I feel resentment coursing up in me, about all the years I wanted my father to show up like this. And now that he has, years and years too late, he makes the presumption that there's a place for him. I'm afraid to open my mouth and say anything. I think if I do, emotions might come shooting out like the balls of flame from a roman candle. Or I might throw up. Either way, fireworks of a sort.
Joe pauses, as if searching for words. "I know this is awkward." I don't know what to say and stay silent. "Listen, part of the reason I called is because I think someone I know may be coming to see you."
"Believe me, I had nothing to do with it...."
I'm trying to figure out how to respond when my call-waiting bing-bongs. "I have another call," I say, trying not to sound overjoyed. "I'll be right back." When I go to the other line, it's Amanda. "Hey," I tell her, "he called again!"

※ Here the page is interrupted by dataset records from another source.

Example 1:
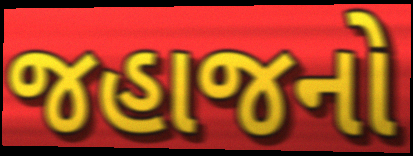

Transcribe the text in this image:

જહાજનો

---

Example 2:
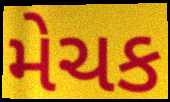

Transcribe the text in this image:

મેચક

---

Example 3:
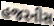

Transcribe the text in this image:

હજરનીસ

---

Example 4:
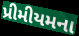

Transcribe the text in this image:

પ્રીમીયમના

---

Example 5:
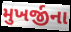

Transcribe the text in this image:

મુખર્જીનાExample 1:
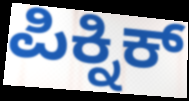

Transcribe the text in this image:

ಪಿಕ್ನಿಕ್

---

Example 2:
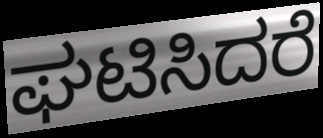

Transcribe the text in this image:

ಘಟಿಸಿದರೆ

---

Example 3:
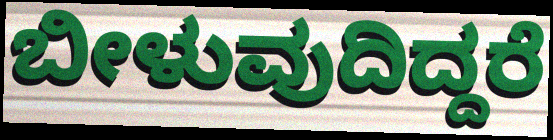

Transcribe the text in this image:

ಬೀಳುವುದಿದ್ದರೆ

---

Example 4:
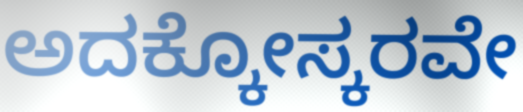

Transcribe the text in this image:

ಅದಕ್ಕೋಸ್ಕರವೇ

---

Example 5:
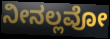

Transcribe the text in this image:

ನೀನಲ್ಲವೋ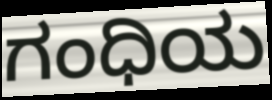
ಗಂಧಿಯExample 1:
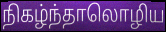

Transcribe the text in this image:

நிகழ்ந்தாலொழிய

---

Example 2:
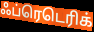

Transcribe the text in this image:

ஃப்ரெடெரிக்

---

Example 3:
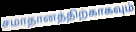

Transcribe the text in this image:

சமாதானத்திற்காகவும்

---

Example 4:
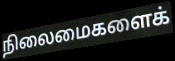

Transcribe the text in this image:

நிலைமைகளைக்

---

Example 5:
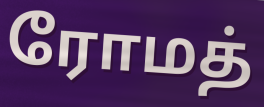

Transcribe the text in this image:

ரோமத்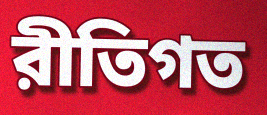
রীতিগতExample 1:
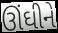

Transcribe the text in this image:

ઊંઘીને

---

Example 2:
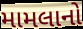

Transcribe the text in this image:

મામલાનો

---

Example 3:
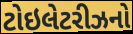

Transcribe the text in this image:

ટોઇલેટરીઝનો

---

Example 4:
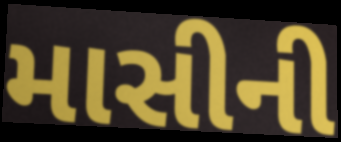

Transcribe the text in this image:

માસીની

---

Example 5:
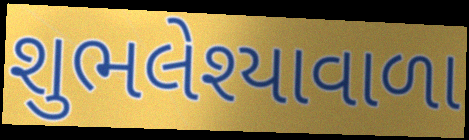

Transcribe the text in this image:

શુભલેશ્યાવાળા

"Now! He's holding on the other line!"
There is a brief pause. "What do we do?"
"I don't know."
"He's on the other line right now?"
"Yeah. I should probably get back to him."
I click back to Joe to find the line silent and dead. "Joe?" I ask, hearing only faint static. Confused, I click on the call waiting again, it produces nothing. I touch my forehead and find perspiration, fine drops of it up by my hairline.
I don't try to call him back. After I've put the phone down and turned the answering machine on again, I sit out on the back porch and think. Life has gotten complicated over the last 24 hours. Do I need this aggravation? No. Do I want my father in my life at this time? I truly can't say.
In the house, the phone rings twice and the answering machine takes the call. Could be my father, could be my sister, could be the Hair Club For Men. I don't get up to find out. I stay put and something about the distant ringing evokes a great feeling of loneliness. I sit on the porch for a long time, my stomach in a knot, as the day passes slowly around me.